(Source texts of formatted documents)
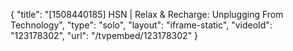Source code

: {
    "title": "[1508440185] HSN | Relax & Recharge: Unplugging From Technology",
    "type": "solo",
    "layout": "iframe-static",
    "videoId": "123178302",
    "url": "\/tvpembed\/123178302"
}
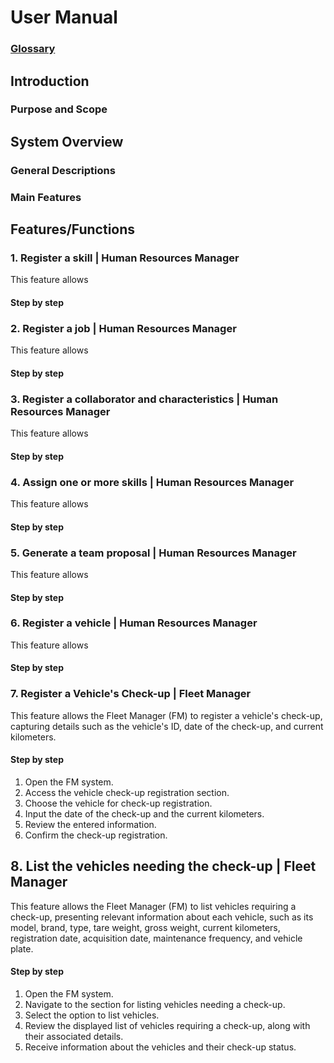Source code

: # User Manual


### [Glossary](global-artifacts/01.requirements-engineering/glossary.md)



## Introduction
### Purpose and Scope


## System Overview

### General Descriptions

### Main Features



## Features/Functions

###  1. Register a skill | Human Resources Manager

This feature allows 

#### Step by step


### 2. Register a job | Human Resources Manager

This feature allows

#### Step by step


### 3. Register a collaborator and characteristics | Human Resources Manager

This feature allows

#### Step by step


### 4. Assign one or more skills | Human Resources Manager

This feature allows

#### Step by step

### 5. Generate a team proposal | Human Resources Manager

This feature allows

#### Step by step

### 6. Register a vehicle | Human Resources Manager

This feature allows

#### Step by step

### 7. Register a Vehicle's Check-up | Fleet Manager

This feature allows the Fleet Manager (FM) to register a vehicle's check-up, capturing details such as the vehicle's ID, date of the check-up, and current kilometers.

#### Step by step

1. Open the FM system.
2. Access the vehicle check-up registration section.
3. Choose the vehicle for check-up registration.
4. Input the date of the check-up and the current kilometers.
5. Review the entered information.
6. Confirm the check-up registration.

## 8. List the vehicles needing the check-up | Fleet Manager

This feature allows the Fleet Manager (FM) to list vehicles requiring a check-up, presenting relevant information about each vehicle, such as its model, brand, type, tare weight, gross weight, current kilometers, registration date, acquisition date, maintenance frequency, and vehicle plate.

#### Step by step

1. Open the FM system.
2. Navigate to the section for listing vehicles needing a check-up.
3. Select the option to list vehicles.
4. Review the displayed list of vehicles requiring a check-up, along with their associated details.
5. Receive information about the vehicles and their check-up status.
...
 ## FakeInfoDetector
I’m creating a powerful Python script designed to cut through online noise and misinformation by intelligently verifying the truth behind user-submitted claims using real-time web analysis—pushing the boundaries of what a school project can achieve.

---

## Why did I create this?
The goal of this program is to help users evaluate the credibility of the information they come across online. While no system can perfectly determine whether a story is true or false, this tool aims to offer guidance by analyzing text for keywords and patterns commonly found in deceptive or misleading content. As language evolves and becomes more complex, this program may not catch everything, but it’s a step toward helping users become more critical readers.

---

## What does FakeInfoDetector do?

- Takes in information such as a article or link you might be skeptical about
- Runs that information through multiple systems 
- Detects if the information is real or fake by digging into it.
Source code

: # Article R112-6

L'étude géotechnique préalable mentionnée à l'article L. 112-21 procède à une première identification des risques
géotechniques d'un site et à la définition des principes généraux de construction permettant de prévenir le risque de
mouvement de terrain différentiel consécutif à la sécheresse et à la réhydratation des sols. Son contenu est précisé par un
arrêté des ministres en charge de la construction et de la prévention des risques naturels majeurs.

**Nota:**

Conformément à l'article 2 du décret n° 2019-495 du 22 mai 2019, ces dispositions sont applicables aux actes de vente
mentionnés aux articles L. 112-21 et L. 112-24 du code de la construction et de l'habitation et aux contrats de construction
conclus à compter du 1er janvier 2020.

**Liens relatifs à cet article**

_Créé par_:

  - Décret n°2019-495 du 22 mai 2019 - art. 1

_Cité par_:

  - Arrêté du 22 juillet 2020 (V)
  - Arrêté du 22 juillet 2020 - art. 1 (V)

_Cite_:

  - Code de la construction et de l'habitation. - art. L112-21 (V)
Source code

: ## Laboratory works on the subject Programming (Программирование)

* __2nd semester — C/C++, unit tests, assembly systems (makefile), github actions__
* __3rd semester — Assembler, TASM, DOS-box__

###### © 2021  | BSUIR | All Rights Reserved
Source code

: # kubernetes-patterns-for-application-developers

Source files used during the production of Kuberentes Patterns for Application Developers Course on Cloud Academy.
* * *
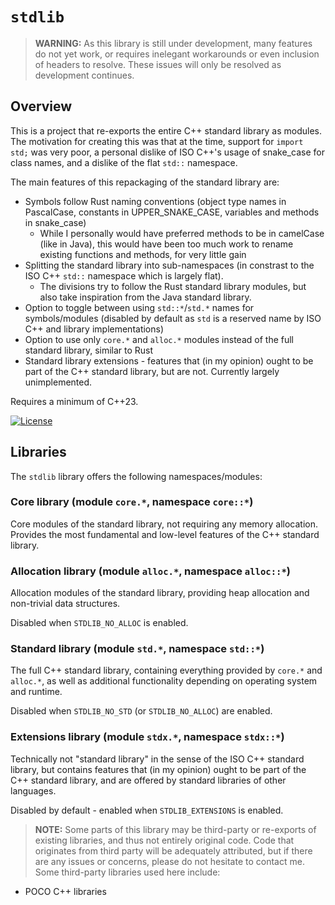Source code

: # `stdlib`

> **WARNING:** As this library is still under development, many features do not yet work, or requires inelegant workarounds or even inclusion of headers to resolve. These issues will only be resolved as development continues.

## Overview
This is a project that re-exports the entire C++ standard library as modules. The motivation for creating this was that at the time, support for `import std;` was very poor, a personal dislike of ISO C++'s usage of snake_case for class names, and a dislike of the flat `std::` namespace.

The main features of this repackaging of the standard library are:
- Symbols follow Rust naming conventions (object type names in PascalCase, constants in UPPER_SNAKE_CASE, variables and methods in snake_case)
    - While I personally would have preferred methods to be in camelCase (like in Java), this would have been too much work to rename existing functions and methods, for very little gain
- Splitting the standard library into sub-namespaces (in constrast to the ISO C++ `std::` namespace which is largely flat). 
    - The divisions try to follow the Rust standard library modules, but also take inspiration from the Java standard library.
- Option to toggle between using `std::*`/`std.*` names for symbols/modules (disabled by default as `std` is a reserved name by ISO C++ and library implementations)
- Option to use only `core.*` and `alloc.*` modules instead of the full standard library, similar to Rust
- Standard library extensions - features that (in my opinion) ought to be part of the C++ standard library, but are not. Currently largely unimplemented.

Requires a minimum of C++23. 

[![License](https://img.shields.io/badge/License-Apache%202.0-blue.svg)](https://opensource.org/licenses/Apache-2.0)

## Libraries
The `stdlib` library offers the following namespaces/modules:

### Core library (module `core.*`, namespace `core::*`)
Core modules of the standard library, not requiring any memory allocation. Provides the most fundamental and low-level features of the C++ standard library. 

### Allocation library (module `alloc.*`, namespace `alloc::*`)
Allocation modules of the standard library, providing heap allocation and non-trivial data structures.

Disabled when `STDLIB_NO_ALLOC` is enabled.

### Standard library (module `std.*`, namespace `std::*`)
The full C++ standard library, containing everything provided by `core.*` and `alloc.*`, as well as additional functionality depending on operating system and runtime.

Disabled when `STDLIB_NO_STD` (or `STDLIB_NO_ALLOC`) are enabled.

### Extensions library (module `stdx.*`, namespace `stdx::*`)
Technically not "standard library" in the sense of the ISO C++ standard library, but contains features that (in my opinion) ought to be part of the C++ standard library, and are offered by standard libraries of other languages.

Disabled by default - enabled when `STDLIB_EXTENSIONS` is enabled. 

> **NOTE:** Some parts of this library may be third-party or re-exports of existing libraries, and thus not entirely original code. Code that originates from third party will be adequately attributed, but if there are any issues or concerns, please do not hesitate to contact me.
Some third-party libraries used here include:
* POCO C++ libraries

To do: From the entries above, write out only the lines starting at the line that holds "## 8. List the" and ending at the line that holds "4. Review the", keeping both and matching them exactly.

The completed task:
## 8. List the vehicles needing the check-up | Fleet Manager

This feature allows the Fleet Manager (FM) to list vehicles requiring a check-up, presenting relevant information about each vehicle, such as its model, brand, type, tare weight, gross weight, current kilometers, registration date, acquisition date, maintenance frequency, and vehicle plate.

#### Step by step

1. Open the FM system.
2. Navigate to the section for listing vehicles needing a check-up.
3. Select the option to list vehicles.
4. Review the displayed list of vehicles requiring a check-up, along with their associated details.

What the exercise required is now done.